Re: [bug report] blktests srp/002 hang

Jason Gunthorpe <jgg@xxxxxxxx> · Tue, 17 Oct 2023 15:51:39 -0300

On Tue, Oct 17, 2023 at 01:44:58PM -0500, Bob Pearson wrote:
> On 10/17/23 12:58, Jason Gunthorpe wrote:
> > On Tue, Oct 17, 2023 at 12:09:31PM -0500, Bob Pearson wrote:
> > 
> >  
> >> For qp#167 the call to srp_post_send() is followed by the rxe driver
> >> processing the send operation and generating a work completion which
> >> is posted to the send cq but there is never a following call to
> >> __srp_get_rx_iu() so the cqe is not received by srp and failure.
> > 
> > ? I don't see this funcion in the kernel?  __srp_get_tx_iu ?
> >  
> >> I don't yet understand the logic of the srp driver to fix this but
> >> the problem is not in the rxe driver as far as I can tell.
> > 
> > It looks to me like __srp_get_tx_iu() is following the design pattern
> > where the send queue is only polled when it needs to allocate a new
> > send buffer - ie the send buffers are pre-allocated and cycle through
> > the queue.
> > 
> > So, it is not surprising this isn't being called if it is hung - the
> > hang is probably something that is preventing it from even wanting to
> > send, which is probably a receive side issue.
> > 
> > Followup back up from that point to isolate what is the missing
> > resouce to trigger send may bring some more clarity.
> > 
> > Alternatively if __srp_get_tx_iu() is failing then perhaps you've run
> > into an issue where it hit something rare and recovery does not work.
> > 
> > eg this kind of design pattern carries a subtle assumption that the rx
> > and send CQ are ordered together. Getting a rx CQ before a matching tx
> > CQ can trigger the unusual scenario where the send side runs out of
> > resources.
> > 
> > Jason
> 
> In all the traces I have looked at the hang only occurs once the final
> send side completions are not received. This happens when the srp
> driver doesn't poll (i.e. call ib_process_cq_direct). The rest is
> my conjecture. Since there are several (e.g. qp#167 through qp#211 (odd))
> qp's with missing completions there are 23 iu's tied up when srp hangs.
> Your suggestion makes sense as why the hang occurs. When the test
> finishes the qp's are destroyed and the driver calls ib_process_cq_direct
> again which cleans up the resources.
> 
> The problem is that there isn't any obvious way to find a thread related
> to the missing cqe to poll for them.

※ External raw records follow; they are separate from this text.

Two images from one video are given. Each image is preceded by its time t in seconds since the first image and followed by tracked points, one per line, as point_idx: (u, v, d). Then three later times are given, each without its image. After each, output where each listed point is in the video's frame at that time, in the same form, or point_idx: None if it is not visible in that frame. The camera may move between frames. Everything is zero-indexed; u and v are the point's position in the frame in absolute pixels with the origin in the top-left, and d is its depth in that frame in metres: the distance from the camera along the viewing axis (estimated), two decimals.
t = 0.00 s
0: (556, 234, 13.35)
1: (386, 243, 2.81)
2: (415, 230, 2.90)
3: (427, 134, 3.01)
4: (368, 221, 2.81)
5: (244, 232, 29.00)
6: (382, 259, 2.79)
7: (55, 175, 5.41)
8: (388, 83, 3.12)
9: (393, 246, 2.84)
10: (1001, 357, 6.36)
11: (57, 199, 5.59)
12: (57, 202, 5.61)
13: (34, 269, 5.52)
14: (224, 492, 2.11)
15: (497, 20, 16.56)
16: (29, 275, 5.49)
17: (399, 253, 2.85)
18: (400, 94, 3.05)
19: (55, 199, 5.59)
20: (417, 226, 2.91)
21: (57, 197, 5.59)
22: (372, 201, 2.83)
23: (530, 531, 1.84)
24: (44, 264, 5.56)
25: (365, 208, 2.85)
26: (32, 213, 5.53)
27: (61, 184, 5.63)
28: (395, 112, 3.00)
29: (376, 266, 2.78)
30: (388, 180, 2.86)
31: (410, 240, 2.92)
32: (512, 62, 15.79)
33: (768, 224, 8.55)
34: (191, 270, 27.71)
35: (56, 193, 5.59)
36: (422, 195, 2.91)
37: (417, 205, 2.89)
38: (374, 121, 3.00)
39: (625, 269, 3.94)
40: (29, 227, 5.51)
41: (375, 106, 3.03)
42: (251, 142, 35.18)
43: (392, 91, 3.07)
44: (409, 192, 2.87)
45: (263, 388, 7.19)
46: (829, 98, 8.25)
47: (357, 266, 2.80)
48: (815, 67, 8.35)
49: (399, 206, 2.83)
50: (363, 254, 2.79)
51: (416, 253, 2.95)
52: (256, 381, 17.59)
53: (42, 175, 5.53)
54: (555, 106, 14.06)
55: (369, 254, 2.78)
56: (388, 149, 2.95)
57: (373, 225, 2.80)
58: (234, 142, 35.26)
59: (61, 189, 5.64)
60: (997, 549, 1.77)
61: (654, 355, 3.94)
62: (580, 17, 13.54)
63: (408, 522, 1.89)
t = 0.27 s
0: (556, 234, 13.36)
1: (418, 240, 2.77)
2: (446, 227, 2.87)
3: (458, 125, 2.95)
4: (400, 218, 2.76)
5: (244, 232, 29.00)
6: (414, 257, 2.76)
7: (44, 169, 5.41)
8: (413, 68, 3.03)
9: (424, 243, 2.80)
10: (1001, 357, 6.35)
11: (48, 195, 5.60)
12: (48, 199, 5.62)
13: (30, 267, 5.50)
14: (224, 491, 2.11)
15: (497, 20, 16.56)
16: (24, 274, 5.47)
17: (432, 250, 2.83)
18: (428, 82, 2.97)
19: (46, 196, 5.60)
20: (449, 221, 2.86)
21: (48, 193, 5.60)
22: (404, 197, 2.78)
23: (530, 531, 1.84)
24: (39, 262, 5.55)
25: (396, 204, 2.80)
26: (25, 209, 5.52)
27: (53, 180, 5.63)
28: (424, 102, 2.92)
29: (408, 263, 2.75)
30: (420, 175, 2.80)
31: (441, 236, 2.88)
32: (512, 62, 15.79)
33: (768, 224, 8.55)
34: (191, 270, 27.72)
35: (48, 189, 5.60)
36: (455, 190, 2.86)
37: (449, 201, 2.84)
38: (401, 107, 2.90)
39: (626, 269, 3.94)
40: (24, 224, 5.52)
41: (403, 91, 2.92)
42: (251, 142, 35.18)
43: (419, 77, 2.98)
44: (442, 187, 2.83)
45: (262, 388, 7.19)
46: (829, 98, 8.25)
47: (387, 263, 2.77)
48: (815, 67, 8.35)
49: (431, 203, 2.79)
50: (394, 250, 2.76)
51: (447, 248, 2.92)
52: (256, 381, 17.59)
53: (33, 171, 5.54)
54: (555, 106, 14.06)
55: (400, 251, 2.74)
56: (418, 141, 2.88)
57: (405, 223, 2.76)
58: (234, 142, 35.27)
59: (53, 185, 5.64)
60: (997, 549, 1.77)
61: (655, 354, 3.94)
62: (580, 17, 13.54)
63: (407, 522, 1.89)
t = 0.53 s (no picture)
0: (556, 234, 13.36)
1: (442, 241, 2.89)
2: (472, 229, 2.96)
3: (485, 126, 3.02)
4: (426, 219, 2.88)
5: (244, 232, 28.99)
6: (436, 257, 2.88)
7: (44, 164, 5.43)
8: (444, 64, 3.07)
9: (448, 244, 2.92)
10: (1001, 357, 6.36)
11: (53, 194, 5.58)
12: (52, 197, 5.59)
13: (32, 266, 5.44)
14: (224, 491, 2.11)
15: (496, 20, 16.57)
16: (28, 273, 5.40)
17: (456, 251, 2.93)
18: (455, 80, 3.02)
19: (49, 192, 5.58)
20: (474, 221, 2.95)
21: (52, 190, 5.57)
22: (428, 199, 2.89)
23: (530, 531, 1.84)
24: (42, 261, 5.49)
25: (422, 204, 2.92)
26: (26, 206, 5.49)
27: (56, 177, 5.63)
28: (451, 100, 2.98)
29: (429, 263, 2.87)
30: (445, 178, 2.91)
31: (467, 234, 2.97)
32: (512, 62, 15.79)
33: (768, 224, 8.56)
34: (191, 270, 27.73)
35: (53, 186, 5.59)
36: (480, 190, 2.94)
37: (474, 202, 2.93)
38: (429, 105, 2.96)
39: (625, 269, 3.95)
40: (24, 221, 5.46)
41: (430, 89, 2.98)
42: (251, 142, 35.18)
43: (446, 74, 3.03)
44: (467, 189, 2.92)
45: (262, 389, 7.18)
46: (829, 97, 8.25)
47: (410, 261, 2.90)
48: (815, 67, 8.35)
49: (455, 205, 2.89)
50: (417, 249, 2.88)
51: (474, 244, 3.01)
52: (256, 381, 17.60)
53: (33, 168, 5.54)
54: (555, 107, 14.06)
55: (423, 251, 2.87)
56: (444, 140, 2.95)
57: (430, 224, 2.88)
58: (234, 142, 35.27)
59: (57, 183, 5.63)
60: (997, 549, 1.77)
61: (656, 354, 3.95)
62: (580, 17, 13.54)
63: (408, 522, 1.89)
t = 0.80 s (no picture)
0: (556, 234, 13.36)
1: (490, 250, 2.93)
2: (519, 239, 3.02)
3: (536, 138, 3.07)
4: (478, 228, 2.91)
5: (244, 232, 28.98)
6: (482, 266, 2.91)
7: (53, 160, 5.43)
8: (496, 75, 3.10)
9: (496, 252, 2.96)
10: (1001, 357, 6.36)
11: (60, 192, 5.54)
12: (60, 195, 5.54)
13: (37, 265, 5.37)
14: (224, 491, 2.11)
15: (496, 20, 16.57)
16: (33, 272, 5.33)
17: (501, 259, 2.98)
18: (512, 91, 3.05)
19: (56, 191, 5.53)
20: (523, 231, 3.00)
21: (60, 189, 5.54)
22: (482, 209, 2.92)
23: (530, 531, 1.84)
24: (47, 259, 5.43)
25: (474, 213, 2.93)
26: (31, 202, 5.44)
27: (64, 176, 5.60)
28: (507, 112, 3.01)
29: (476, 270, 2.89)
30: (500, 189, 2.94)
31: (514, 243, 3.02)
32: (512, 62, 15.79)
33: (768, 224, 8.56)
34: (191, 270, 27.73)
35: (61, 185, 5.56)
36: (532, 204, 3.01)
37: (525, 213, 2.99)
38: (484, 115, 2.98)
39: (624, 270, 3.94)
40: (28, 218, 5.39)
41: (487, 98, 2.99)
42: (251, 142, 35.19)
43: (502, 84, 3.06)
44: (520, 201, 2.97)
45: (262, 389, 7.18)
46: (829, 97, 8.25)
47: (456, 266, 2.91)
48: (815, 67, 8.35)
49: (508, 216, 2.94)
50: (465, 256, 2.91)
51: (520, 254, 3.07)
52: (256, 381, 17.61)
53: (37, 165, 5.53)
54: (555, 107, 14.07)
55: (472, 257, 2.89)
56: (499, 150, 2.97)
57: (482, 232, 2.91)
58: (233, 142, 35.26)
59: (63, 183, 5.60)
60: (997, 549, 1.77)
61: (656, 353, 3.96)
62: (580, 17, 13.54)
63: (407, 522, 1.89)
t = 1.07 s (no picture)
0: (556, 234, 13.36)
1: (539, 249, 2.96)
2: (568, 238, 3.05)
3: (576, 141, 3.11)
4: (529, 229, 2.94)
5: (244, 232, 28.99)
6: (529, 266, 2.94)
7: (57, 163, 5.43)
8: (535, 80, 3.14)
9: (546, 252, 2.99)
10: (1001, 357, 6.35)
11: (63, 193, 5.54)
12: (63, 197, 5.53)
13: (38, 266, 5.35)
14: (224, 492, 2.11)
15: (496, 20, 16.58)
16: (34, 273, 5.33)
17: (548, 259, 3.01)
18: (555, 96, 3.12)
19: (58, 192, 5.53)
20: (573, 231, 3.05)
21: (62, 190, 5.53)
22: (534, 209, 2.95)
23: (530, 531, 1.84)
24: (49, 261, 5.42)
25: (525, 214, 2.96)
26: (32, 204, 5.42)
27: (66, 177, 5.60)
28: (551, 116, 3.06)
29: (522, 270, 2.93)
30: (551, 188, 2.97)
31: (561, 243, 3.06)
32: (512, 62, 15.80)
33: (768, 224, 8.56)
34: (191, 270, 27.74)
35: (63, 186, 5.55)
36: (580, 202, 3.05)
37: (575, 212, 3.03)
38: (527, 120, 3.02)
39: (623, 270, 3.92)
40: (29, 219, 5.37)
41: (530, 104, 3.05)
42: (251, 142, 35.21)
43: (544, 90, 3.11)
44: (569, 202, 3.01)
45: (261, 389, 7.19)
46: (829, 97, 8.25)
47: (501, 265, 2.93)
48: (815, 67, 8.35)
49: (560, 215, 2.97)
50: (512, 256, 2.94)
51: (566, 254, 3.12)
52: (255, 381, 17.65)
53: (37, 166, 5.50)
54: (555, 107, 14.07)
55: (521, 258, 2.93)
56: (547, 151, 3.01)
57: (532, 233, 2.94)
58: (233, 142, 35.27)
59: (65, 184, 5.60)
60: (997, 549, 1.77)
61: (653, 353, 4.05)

I think the best way to fix this is
> to convert the send side cq handling to interrupt driven (as is the case
> with the srpt driver.) The provider drivers have to run in any case to
> convert cqe's to wc's so there isn't much penalty to call the cq
> completion handler since there is already software running and then you
> will get reliable delivery of completions.

Can you add tracing to show that SRP is running out of SQ resources,
ie __srp_get_tx_iu() fails and that is a precondition for the hang?

I am fully willing to belive that is not ever tested.

Otherwise if srp thinks it has SQ resources then the SQ is probably
not the cause of the hang.

Jason